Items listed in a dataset
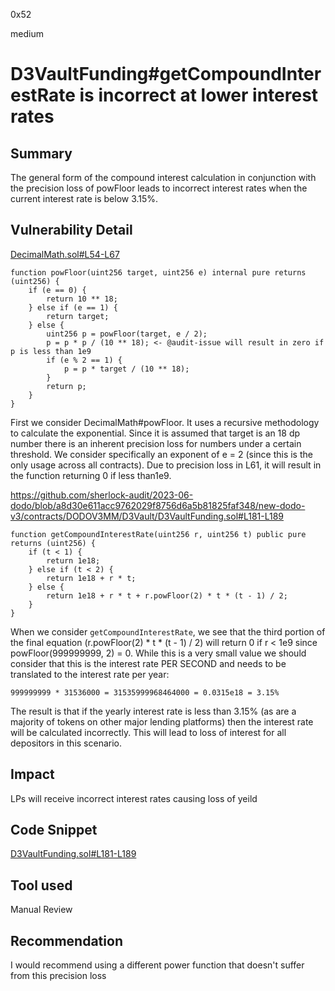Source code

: 0x52

medium

# D3VaultFunding#getCompoundInterestRate is incorrect at lower interest rates

## Summary

The general form of the compound interest calculation in conjunction with the precision loss of powFloor leads to incorrect interest rates when the current interest rate is below 3.15%.

## Vulnerability Detail

[DecimalMath.sol#L54-L67](https://github.com/sherlock-audit/2023-06-dodo/blob/a8d30e611acc9762029f8756d6a5b81825faf348/new-dodo-v3/contracts/DODOV3MM/lib/DecimalMath.sol#L54-L67)

    function powFloor(uint256 target, uint256 e) internal pure returns (uint256) {
        if (e == 0) {
            return 10 ** 18;
        } else if (e == 1) {
            return target;
        } else {
            uint256 p = powFloor(target, e / 2);
            p = p * p / (10 ** 18); <- @audit-issue will result in zero if p is less than 1e9
            if (e % 2 == 1) {
                p = p * target / (10 ** 18);
            }
            return p;
        }
    }
    
First we consider DecimalMath#powFloor. It uses a recursive methodology to calculate the exponential. Since it is assumed that target is an 18 dp number there is an inherent precision loss for numbers under a certain threshold. We consider specifically an exponent of e = 2 (since this is the only usage across all contracts). Due to precision loss in L61, it will result in the function returning 0 if less than1e9.

https://github.com/sherlock-audit/2023-06-dodo/blob/a8d30e611acc9762029f8756d6a5b81825faf348/new-dodo-v3/contracts/DODOV3MM/D3Vault/D3VaultFunding.sol#L181-L189

    function getCompoundInterestRate(uint256 r, uint256 t) public pure returns (uint256) {
        if (t < 1) {
            return 1e18;
        } else if (t < 2) {
            return 1e18 + r * t;
        } else {
            return 1e18 + r * t + r.powFloor(2) * t * (t - 1) / 2;
        }
    }

When we consider `getCompoundInterestRate`, we see that the third portion of the final equation (r.powFloor(2) * t * (t - 1) / 2) will return 0 if r < 1e9 since powFloor(999999999, 2) = 0. While this is a very small value we should consider that this is the interest rate PER SECOND and needs to be translated to the interest rate per year:

    999999999 * 31536000 = 31535999968464000 = 0.0315e18 = 3.15%

The result is that if the yearly interest rate is less than 3.15% (as are a majority of tokens on other major lending platforms) then the interest rate will be calculated incorrectly. This will lead to loss of interest for all depositors in this scenario. 

## Impact

LPs will receive incorrect interest rates causing loss of yeild

## Code Snippet

[D3VaultFunding.sol#L181-L189](https://github.com/sherlock-audit/2023-06-dodo/blob/a8d30e611acc9762029f8756d6a5b81825faf348/new-dodo-v3/contracts/DODOV3MM/D3Vault/D3VaultFunding.sol#L181-L189)

## Tool used

Manual Review

## Recommendation

I would recommend using a different power function that doesn't suffer from this precision loss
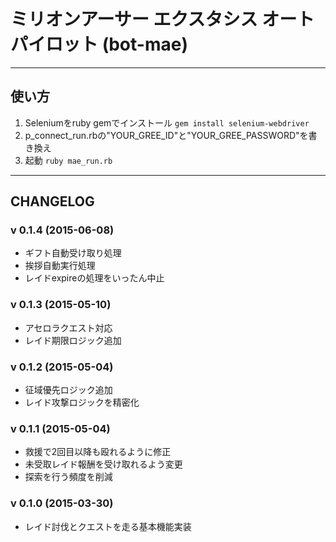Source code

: # ミリオンアーサー エクスタシス オートパイロット (bot-mae)


----
## 使い方
1. Seleniumをruby gemでインストール
`gem install selenium-webdriver`
2. p_connect_run.rbの"YOUR_GREE_ID"と"YOUR_GREE_PASSWORD"を書き換え
3. 起動
`ruby mae_run.rb`

----
## CHANGELOG

### v 0.1.4 (2015-06-08)
* ギフト自動受け取り処理
* 挨拶自動実行処理
* レイドexpireの処理をいったん中止

### v 0.1.3 (2015-05-10)
* アセロラクエスト対応
* レイド期限ロジック追加

### v 0.1.2 (2015-05-04)
* 征域優先ロジック追加
* レイド攻撃ロジックを精密化

### v 0.1.1 (2015-05-04)
* 救援で2回目以降も殴れるように修正
* 未受取レイド報酬を受け取れるよう変更
* 探索を行う頻度を削減


### v 0.1.0 (2015-03-30)
* レイド討伐とクエストを走る基本機能実装
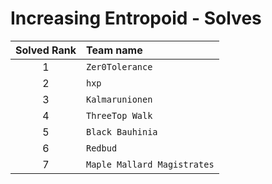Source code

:# Increasing Entropoid - Solves
| Solved Rank | Team name |
|:-----------:|:----------|
| 1 | `Zer0Tolerance` |
| 2 | `hxp` |
| 3 | `Kalmarunionen` |
| 4 | `ThreeTop Walk` |
| 5 | `Black Bauhinia` |
| 6 | `Redbud` |
| 7 | `Maple Mallard Magistrates` |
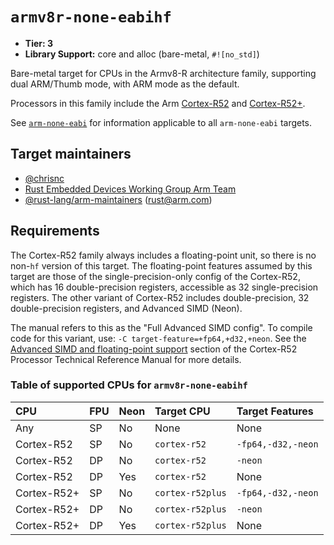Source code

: # `armv8r-none-eabihf`

* **Tier: 3**
* **Library Support:** core and alloc (bare-metal, `#![no_std]`)

Bare-metal target for CPUs in the Armv8-R architecture family, supporting
dual ARM/Thumb mode, with ARM mode as the default.

Processors in this family include the Arm [Cortex-R52][cortex-r52]
and [Cortex-R52+][cortex-r52-plus].

See [`arm-none-eabi`](arm-none-eabi.md) for information applicable to all
`arm-none-eabi` targets.

[cortex-r52]: https://www.arm.com/products/silicon-ip-cpu/cortex-r/cortex-r52
[cortex-r52-plus]: https://www.arm.com/products/silicon-ip-cpu/cortex-r/cortex-r52-plus

## Target maintainers

- [@chrisnc](https://github.com/chrisnc)
- [Rust Embedded Devices Working Group Arm Team]
- [@rust-lang/arm-maintainers][arm_maintainers] ([rust@arm.com][arm_email])

[Rust Embedded Devices Working Group Arm Team]: https://github.com/rust-embedded/wg?tab=readme-ov-file#the-arm-team
[arm_maintainers]: https://github.com/rust-lang/team/blob/master/teams/arm-maintainers.toml
[arm_email]: mailto:rust@arm.com

## Requirements

The Cortex-R52 family always includes a floating-point unit, so there is no
non-`hf` version of this target. The floating-point features assumed by this
target are those of the single-precision-only config of the Cortex-R52, which
has 16 double-precision registers, accessible as 32 single-precision registers.
The other variant of Cortex-R52 includes double-precision, 32 double-precision
registers, and Advanced SIMD (Neon).

The manual refers to this as the "Full Advanced SIMD config". To compile code
for this variant, use: `-C target-feature=+fp64,+d32,+neon`. See the [Advanced
SIMD and floating-point support][fpu] section of the Cortex-R52 Processor
Technical Reference Manual for more details.

[fpu]: https://developer.arm.com/documentation/100026/0104/Advanced-SIMD-and-floating-point-support/About-the-Advanced-SIMD-and-floating-point-support

### Table of supported CPUs for `armv8r-none-eabihf`

| CPU         | FPU | Neon | Target CPU       | Target Features    |
|:----------- | --- |:---- |:---------------- |:------------------ |
| Any         | SP  | No   | None             | None               |
| Cortex-R52  | SP  | No   | `cortex-r52`     | `-fp64,-d32,-neon` |
| Cortex-R52  | DP  | No   | `cortex-r52`     | `-neon`            |
| Cortex-R52  | DP  | Yes  | `cortex-r52`     | None               |
| Cortex-R52+ | SP  | No   | `cortex-r52plus` | `-fp64,-d32,-neon` |
| Cortex-R52+ | DP  | No   | `cortex-r52plus` | `-neon`            |
| Cortex-R52+ | DP  | Yes  | `cortex-r52plus` | None               |
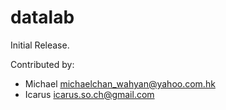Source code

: # datalab

Initial Release.

Contributed by:
- Michael michaelchan_wahyan@yahoo.com.hk
- Icarus icarus.so.ch@gmail.com

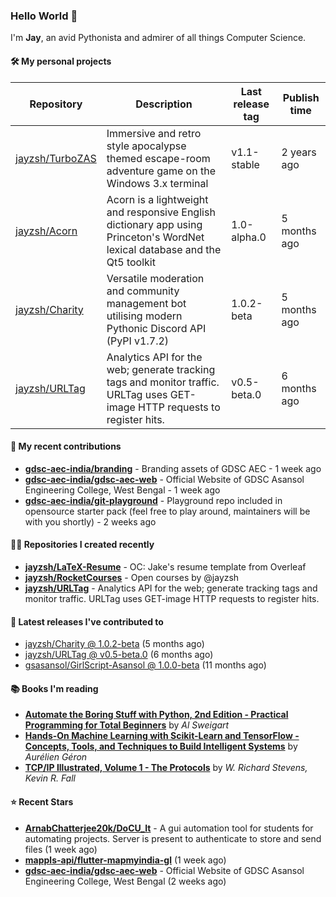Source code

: ### Hello World 👋

I'm **Jay**, an avid Pythonista and admirer of all things Computer Science.

#### 🛠  My personal projects
Repository | Description | Last release tag | Publish time |
-----------|-------------|------------------|--------------|
 [jayzsh/TurboZAS](https://github.com/jayzsh/TurboZAS) | Immersive and retro style apocalypse themed escape-room adventure game on the Windows 3.x terminal | v1.1-stable | 2 years ago
 [jayzsh/Acorn](https://github.com/jayzsh/Acorn) | Acorn is a lightweight and responsive English dictionary app using Princeton's WordNet lexical database and the Qt5 toolkit  | 1.0-alpha.0 | 5 months ago
 [jayzsh/Charity](https://github.com/jayzsh/Charity) | Versatile moderation and community management bot utilising modern Pythonic Discord API (PyPI v1.7.2) | 1.0.2-beta | 5 months ago
 [jayzsh/URLTag](https://github.com/jayzsh/URLTag) | Analytics API for the web; generate tracking tags and monitor traffic. URLTag uses GET-image HTTP requests to register hits. | v0.5-beta.0 | 6 months ago

#### 📁 My recent contributions

<ul>
<li><b><a href="https://github.com/gdsc-aec-india/branding">gdsc-aec-india/branding</a></b> - Branding assets of GDSC AEC - 1 week ago</li>
<li><b><a href="https://github.com/gdsc-aec-india/gdsc-aec-web">gdsc-aec-india/gdsc-aec-web</a></b> - Official Website of GDSC Asansol Engineering College, West Bengal - 1 week ago</li>
<li><b><a href="https://github.com/gdsc-aec-india/git-playground">gdsc-aec-india/git-playground</a></b> - Playground repo included in opensource starter pack (feel free to play around, maintainers will be with you shortly) - 2 weeks ago</li>
</ul>

#### 👨‍💻 Repositories I created recently
- **[jayzsh/LaTeX-Resume](https://github.com/jayzsh/LaTeX-Resume)** - OC: Jake's resume template from Overleaf
- **[jayzsh/RocketCourses](https://github.com/jayzsh/RocketCourses)** - Open courses by @jayzsh
- **[jayzsh/URLTag](https://github.com/jayzsh/URLTag)** - Analytics API for the web; generate tracking tags and monitor traffic. URLTag uses GET-image HTTP requests to register hits.

#### 🚀 Latest releases I've contributed to


- [jayzsh/Charity @ 1.0.2-beta](https://github.com/jayzsh/Charity/releases/tag/1.0.2-beta) (5 months ago)
- [jayzsh/URLTag @ v0.5-beta.0](https://github.com/jayzsh/URLTag/releases/tag/v0.5-beta.0) (6 months ago)
- [gsasansol/GirlScript-Asansol @ 1.0.0-beta](https://github.com/gsasansol/GirlScript-Asansol/releases/tag/1.0.0-beta) (11 months ago)

#### 📚 Books I'm reading
- **[Automate the Boring Stuff with Python, 2nd Edition - Practical Programming for Total Beginners](https://literal.club/jayzsh/book/al-sweigart-automate-the-boring-stuff-with-python-2nd-edition-x47zp)** by _Al Sweigart_
- **[Hands-On Machine Learning with Scikit-Learn and TensorFlow - Concepts, Tools, and Techniques to Build Intelligent Systems](https://literal.club/jayzsh/book/hands-on-machine-learning-with-scikit-learn-and-tensorflow-pw0fv)** by _Aurélien Géron_
- **[TCP/IP Illustrated, Volume 1 - The Protocols](https://literal.club/jayzsh/book/kevin-r-fall-w-richard-stevens-tcpip-illustrated-volume-1-q1kwv)** by _W. Richard Stevens, Kevin R. Fall_

#### ⭐ Recent Stars
- **[ArnabChatterjee20k/DoCU_It](https://github.com/ArnabChatterjee20k/DoCU_It)** - A gui automation tool for students for automating projects. Server is present to authenticate to store and send files  (1 week ago)
- **[mappls-api/flutter-mapmyindia-gl](https://github.com/mappls-api/flutter-mapmyindia-gl)** (1 week ago)
- **[gdsc-aec-india/gdsc-aec-web](https://github.com/gdsc-aec-india/gdsc-aec-web)** - Official Website of GDSC Asansol Engineering College, West Bengal (2 weeks ago)
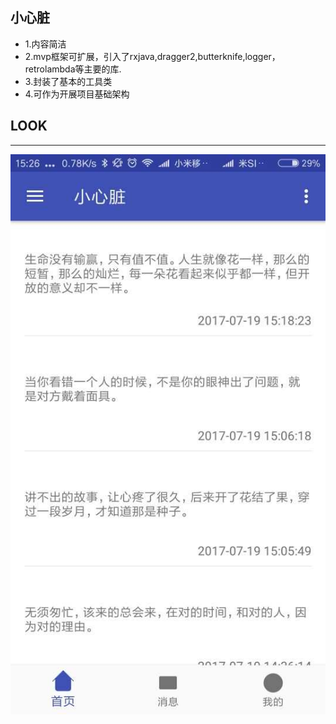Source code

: ## 小心脏
* 1.内容简洁
* 2.mvp框架可扩展，引入了rxjava,dragger2,butterknife,logger，retrolambda等主要的库.
* 3.封装了基本的工具类
* 4.可作为开展项目基础架构

## LOOK
---

![image](https://github.com/lgq895767507/Fruit/raw/master/611FC6EBD427CA1F84E57130399A4A40.jpg)
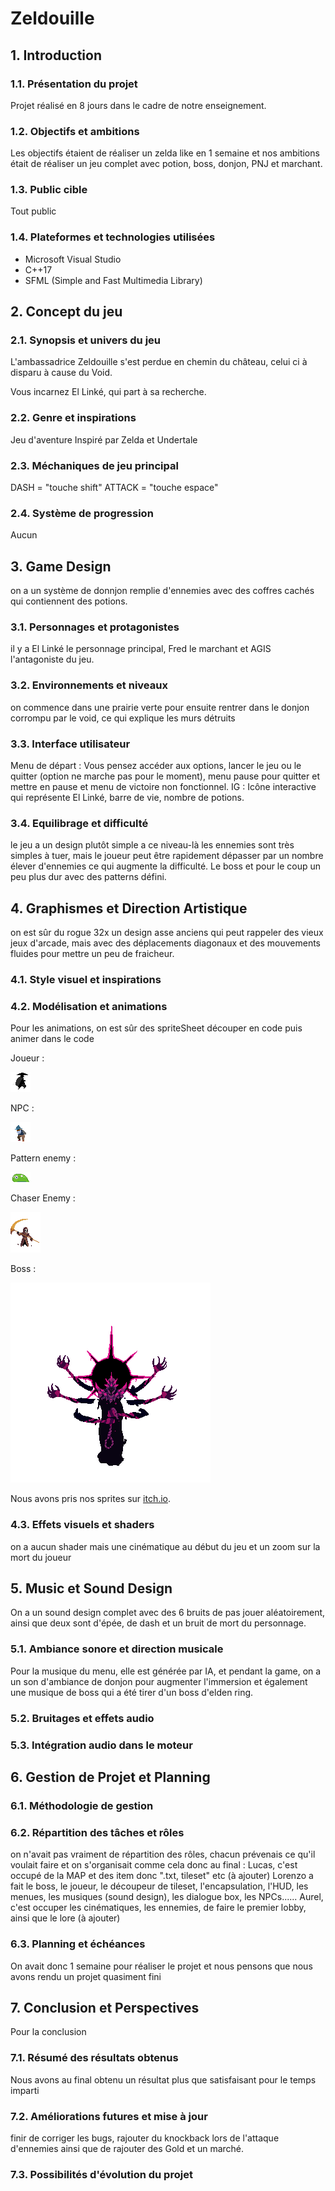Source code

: # Zeldouille

## 1. Introduction
### 1.1. Présentation du projet
Projet réalisé en 8 jours dans le cadre de notre enseignement.
### 1.2. Objectifs et ambitions
Les objectifs étaient de réaliser un zelda like en 1 semaine et nos ambitions était de réaliser un jeu complet avec potion, boss, donjon, PNJ et marchant.
### 1.3. Public cible
Tout public
### 1.4. Plateformes et technologies utilisées
* Microsoft Visual Studio
* C++17
* SFML (Simple and Fast Multimedia Library)
## 2. Concept du jeu
### 2.1. Synopsis et univers du jeu
L'ambassadrice Zeldouille s'est perdue en chemin du château, celui ci à disparu à cause du Void.

Vous incarnez El Linké, qui part à sa recherche.
### 2.2. Genre et inspirations
Jeu d'aventure
Inspiré par Zelda et Undertale
### 2.3. Méchaniques de jeu principal
DASH = "touche shift"
ATTACK = "touche espace"
### 2.4. Système de progression
Aucun
## 3. Game Design
on a un système de donnjon remplie d'ennemies avec des coffres cachés qui contiennent des potions.
### 3.1. Personnages et protagonistes
il y a El Linké le personnage principal, Fred le marchant et AGIS l'antagoniste du jeu.
### 3.2. Environnements et niveaux
on commence dans une prairie verte pour ensuite rentrer dans le donjon corrompu par le void, ce qui explique les murs détruits
### 3.3. Interface utilisateur
Menu de départ : Vous pensez accéder aux options, lancer le jeu ou le quitter (option ne marche pas pour le moment), menu pause pour quitter et mettre en pause et menu de victoire non fonctionnel.
IG : Icône interactive qui représente El Linké, barre de vie, nombre de potions.
### 3.4. Equilibrage et difficulté
le jeu a un design plutôt simple a ce niveau-là les ennemies sont très simples à tuer, mais le joueur peut être rapidement dépasser par un nombre élever d'ennemies ce qui augmente la difficulté.
Le boss et pour le coup un peu plus dur avec des patterns défini.
## 4. Graphismes et Direction Artistique
on est sûr du rogue 32x un design asse anciens qui peut rappeler des vieux jeux d'arcade, mais avec des déplacements diagonaux et des mouvements fluides pour mettre un peu de fraicheur.
### 4.1. Style visuel et inspirations
### 4.2. Modélisation et animations
Pour les animations, on est sûr des spriteSheet découper en code puis animer dans le code

Joueur :

![Sprite du joueur](Projet%20Zelda-Like%202D/assets/player/player_for_md.gif)

NPC :

![Sprite du marchand](Projet%20Zelda-Like%202D/assets/NPC/merchant.png)

Pattern enemy :

![Sprite du pattern enemy](Projet%20Zelda-Like%202D/assets/enemy/slime/slime_for_md.gif)

Chaser Enemy :

![Sprite du chaser enemy](Projet%20Zelda-Like%202D/assets/enemy/necro/necro_for_md.gif)

Boss :

![Sprite du boss](Projet%20Zelda-Like%202D/assets/enemy/boss/boss_for_md.gif)

Nous avons pris nos sprites sur [itch.io](https://itch.io/).

### 4.3. Effets visuels et shaders
on a aucun shader mais une cinématique au début du jeu et un zoom sur la mort du joueur
## 5. Music et Sound Design
On a un sound design complet avec des 6 bruits de pas jouer aléatoirement, ainsi que deux sont d'épée, de dash et un bruit de mort du personnage.
### 5.1. Ambiance sonore et direction musicale
Pour la musique du menu, elle est générée par IA, et pendant la game, on a un son d'ambiance de donjon pour augmenter l'immersion et également une musique de boss qui a été tirer d'un boss d'elden ring.
### 5.2. Bruitages et effets audio
### 5.3. Intégration audio dans le moteur
## 6. Gestion de Projet et Planning
### 6.1. Méthodologie de gestion
### 6.2. Répartition des tâches et rôles
on n'avait pas vraiment de répartition des rôles, chacun prévenais ce qu'il voulait faire et on s'organisait comme cela donc au final :
Lucas, c'est occupé de la MAP et des item donc ".txt, tileset" etc (à ajouter)
Lorenzo a fait le boss, le joueur, le découpeur de tileset, l'encapsulation, l'HUD, les menues, les musiques (sound design), les dialogue box, les NPCs......
Aurel, c'est occuper les cinématiques, les ennemies, de faire le premier lobby, ainsi que le lore (à ajouter)
### 6.3. Planning et échéances
On avait donc 1 semaine pour réaliser le projet et nous pensons que nous avons rendu un projet quasiment fini
## 7. Conclusion et Perspectives
Pour la conclusion
### 7.1. Résumé des résultats obtenus
Nous avons au final obtenu un résultat plus que satisfaisant pour le temps imparti
### 7.2. Améliorations futures et mise à jour
finir de corriger les bugs, rajouter du knockback lors de l'attaque d'ennemies ainsi que de rajouter des Gold et un marché.
### 7.3. Possibilités d'évolution du projet

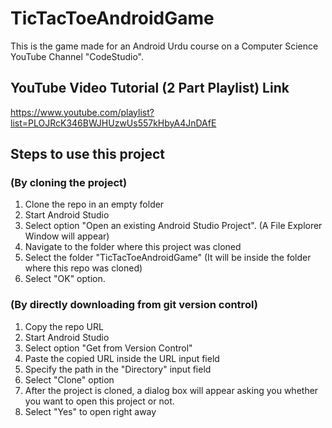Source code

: # TicTacToeAndroidGame
This is the game made for an Android Urdu course on a Computer Science YouTube Channel "CodeStudio".

## YouTube Video Tutorial (2 Part Playlist) Link
https://www.youtube.com/playlist?list=PLOJRcK346BWJHUzwUs557kHbyA4JnDAfE

## Steps to use this project

### (By cloning the project)

1. Clone the repo in an empty folder
2. Start Android Studio
3. Select option "Open an existing Android Studio Project". (A File Explorer Window will appear)
4. Navigate to the folder where this project was cloned
5. Select the folder "TicTacToeAndroidGame" (It will be inside the folder where this repo was cloned)
6. Select "OK" option.

### (By directly downloading from git version control)

1. Copy the repo URL
2. Start Android Studio
3. Select option "Get from Version Control"
4. Paste the copied URL inside the URL input field
5. Specify the path in the "Directory" input field
6. Select "Clone" option
7. After the project is cloned, a dialog box will appear asking you whether you want to open this project or not.
8. Select "Yes" to open right away
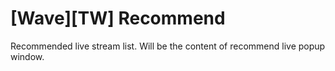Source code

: # [Wave][TW] Recommend

Recommended live stream list. Will be the content of recommend live popup window.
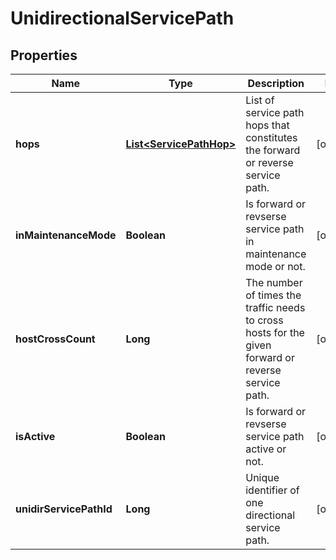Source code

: # UnidirectionalServicePath

## Properties
Name | Type | Description | Notes
------------ | ------------- | ------------- | -------------
**hops** | [**List&lt;ServicePathHop&gt;**](ServicePathHop.md) | List of service path hops that constitutes the forward or reverse service path. |  [optional]
**inMaintenanceMode** | **Boolean** | Is forward or revserse service path in maintenance mode or not. |  [optional]
**hostCrossCount** | **Long** | The number of times the traffic needs to cross hosts for the given forward or reverse service path. |  [optional]
**isActive** | **Boolean** | Is forward or revserse service path active or not. |  [optional]
**unidirServicePathId** | **Long** | Unique identifier of one directional service path. |  [optional]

Exercise -> Update the part of the rows that opens with the line containing "# [Wave][TW] Recommend" and continues through the end of the rows, replacing "Boolean" with "Bool" and changing nothing else. Give only that part, and leave the pictures out.

Result of this exercise ->
: # [Wave][TW] Recommend

Recommended live stream list. Will be the content of recommend live popup window.
Source code

: # UnidirectionalServicePath

## Properties
Name | Type | Description | Notes
------------ | ------------- | ------------- | -------------
**hops** | [**List&lt;ServicePathHop&gt;**](ServicePathHop.md) | List of service path hops that constitutes the forward or reverse service path. |  [optional]
**inMaintenanceMode** | **Bool** | Is forward or revserse service path in maintenance mode or not. |  [optional]
**hostCrossCount** | **Long** | The number of times the traffic needs to cross hosts for the given forward or reverse service path. |  [optional]
**isActive** | **Bool** | Is forward or revserse service path active or not. |  [optional]
**unidirServicePathId** | **Long** | Unique identifier of one directional service path. |  [optional]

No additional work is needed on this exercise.